Material shown: Begin

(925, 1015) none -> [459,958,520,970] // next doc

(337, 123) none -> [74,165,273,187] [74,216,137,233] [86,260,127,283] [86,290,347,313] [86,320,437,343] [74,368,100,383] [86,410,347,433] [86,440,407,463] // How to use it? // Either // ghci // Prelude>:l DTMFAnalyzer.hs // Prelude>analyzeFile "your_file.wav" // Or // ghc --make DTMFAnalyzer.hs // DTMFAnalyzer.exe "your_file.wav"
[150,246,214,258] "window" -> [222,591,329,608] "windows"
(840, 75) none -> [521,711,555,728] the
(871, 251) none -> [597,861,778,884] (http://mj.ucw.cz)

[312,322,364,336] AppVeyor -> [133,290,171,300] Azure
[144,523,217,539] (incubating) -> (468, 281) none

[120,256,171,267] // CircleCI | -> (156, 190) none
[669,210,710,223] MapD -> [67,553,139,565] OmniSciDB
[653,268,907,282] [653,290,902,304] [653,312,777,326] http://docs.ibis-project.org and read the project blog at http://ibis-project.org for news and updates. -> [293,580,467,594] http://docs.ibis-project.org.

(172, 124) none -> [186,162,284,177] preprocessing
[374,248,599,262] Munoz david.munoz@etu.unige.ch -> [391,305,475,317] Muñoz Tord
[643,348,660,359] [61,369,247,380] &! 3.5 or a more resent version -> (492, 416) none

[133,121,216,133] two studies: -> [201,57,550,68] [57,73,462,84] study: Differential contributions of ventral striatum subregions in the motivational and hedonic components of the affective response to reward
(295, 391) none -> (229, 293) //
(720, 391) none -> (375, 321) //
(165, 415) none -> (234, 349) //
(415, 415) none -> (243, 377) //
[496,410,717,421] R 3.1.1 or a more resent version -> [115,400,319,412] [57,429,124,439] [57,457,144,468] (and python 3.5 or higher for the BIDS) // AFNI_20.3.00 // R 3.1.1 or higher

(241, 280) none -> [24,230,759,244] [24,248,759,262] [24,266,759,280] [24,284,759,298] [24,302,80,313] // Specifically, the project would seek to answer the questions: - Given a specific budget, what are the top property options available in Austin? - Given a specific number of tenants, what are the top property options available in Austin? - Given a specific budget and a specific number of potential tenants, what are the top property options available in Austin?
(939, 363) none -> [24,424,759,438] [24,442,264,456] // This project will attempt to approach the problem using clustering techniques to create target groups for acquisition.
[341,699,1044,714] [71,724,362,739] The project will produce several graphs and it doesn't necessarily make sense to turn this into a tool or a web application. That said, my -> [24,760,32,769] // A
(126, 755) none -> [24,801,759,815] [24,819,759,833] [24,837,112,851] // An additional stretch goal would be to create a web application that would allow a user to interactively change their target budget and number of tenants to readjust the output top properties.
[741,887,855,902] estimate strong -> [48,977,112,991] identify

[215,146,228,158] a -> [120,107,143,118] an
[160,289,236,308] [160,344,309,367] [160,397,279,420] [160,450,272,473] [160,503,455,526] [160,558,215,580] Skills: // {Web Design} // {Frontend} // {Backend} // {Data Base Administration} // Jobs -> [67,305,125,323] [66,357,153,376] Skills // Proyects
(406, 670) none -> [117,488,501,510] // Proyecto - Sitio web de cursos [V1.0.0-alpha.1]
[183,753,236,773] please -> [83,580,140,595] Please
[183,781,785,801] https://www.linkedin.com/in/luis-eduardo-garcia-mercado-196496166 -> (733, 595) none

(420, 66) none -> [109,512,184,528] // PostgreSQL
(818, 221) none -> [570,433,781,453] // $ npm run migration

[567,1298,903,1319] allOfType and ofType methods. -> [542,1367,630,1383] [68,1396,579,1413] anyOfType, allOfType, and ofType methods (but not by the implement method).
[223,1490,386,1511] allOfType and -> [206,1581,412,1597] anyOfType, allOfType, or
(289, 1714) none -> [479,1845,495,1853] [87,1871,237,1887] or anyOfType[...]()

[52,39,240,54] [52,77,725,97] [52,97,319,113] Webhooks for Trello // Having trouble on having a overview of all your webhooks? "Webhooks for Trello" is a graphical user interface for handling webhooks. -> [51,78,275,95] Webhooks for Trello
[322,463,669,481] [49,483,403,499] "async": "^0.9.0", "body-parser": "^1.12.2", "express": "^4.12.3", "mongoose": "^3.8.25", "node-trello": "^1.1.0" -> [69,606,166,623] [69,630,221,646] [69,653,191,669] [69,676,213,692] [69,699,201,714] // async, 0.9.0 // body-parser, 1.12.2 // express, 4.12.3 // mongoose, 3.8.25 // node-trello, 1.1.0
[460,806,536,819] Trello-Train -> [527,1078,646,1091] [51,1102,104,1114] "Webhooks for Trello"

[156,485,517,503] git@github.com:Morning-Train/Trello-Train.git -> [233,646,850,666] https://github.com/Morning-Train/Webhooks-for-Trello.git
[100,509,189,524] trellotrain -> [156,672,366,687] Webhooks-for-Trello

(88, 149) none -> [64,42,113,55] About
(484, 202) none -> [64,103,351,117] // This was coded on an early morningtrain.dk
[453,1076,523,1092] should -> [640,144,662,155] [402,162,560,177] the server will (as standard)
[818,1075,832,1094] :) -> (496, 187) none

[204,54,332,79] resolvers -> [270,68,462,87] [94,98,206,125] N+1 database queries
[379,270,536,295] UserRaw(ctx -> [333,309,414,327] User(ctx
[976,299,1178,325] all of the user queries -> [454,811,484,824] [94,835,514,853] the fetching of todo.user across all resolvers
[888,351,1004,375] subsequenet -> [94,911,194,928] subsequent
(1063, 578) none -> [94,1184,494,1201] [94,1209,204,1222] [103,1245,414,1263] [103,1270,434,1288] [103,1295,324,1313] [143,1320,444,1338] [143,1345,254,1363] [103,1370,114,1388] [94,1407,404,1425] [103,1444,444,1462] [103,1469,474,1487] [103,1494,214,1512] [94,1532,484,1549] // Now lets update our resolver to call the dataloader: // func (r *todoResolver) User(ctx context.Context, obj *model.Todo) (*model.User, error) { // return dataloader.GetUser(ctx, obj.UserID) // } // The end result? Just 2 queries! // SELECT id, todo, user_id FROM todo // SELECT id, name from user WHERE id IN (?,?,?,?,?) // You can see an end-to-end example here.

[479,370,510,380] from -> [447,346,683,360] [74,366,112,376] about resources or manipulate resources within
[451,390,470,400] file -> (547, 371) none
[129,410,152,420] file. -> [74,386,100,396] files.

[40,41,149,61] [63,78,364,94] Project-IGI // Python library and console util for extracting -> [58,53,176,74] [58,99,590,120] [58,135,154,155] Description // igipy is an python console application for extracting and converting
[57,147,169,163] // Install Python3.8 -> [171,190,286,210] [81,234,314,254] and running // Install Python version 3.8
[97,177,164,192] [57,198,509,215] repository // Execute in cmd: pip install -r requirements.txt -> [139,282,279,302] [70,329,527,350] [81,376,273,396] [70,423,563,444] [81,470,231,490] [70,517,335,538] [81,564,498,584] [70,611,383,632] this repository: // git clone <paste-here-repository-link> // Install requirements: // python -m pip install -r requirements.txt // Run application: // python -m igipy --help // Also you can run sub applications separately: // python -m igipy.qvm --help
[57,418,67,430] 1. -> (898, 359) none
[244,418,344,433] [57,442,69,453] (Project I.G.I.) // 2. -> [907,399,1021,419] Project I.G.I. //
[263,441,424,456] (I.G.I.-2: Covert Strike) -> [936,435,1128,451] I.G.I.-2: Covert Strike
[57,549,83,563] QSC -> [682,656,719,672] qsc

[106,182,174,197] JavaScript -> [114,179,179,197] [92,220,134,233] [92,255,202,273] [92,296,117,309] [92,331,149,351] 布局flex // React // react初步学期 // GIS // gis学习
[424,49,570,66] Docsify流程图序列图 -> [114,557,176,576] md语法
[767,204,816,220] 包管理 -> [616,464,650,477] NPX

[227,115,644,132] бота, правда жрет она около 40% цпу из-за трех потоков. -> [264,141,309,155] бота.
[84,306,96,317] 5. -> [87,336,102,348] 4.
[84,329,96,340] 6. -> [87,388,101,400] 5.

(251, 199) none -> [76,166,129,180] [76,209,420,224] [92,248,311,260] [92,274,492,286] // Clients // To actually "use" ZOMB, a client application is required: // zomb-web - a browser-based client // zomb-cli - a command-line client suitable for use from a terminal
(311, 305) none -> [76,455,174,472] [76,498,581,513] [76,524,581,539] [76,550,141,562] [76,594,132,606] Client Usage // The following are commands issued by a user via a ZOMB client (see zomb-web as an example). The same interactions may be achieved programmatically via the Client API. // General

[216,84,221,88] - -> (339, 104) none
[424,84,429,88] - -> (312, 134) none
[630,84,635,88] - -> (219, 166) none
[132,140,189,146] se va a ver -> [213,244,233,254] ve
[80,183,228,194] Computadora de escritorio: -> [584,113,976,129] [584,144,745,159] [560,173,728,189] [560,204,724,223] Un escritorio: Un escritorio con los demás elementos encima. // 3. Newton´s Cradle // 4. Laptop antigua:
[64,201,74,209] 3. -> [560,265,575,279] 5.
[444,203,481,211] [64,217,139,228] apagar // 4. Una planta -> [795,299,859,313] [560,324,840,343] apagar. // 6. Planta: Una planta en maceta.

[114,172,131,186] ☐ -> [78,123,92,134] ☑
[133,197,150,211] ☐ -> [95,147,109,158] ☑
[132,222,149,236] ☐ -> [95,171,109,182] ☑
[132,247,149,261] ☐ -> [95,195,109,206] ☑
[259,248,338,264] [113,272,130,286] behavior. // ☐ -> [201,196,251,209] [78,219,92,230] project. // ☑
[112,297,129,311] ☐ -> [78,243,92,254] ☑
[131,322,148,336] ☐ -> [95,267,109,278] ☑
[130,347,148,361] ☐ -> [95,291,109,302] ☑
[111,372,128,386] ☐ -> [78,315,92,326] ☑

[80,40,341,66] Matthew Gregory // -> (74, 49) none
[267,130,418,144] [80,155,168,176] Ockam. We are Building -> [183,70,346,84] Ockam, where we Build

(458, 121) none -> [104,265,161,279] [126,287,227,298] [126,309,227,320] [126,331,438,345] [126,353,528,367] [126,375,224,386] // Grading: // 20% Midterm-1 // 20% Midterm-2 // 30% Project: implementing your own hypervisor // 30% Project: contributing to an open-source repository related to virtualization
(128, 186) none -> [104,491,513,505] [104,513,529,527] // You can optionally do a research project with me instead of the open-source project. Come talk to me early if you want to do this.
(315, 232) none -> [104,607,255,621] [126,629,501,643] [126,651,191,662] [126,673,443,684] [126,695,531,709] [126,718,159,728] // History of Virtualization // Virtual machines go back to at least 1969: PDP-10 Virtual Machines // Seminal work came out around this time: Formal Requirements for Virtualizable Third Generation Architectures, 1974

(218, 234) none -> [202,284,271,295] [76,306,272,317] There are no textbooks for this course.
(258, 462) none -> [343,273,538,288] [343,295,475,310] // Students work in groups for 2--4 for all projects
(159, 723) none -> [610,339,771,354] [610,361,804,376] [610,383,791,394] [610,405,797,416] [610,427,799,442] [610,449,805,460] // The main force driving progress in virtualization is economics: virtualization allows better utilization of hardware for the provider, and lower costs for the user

Material shown: End

### Request
Return word for word the lines above from the line with "[204,54,332,79] resolvers ->" to the line with "[888,351,1004,375] subsequenet ->", including both and leaving out all others.

### Written solution
[204,54,332,79] resolvers -> [270,68,462,87] [94,98,206,125] N+1 database queries
[379,270,536,295] UserRaw(ctx -> [333,309,414,327] User(ctx
[976,299,1178,325] all of the user queries -> [454,811,484,824] [94,835,514,853] the fetching of todo.user across all resolvers
[888,351,1004,375] subsequenet -> [94,911,194,928] subsequent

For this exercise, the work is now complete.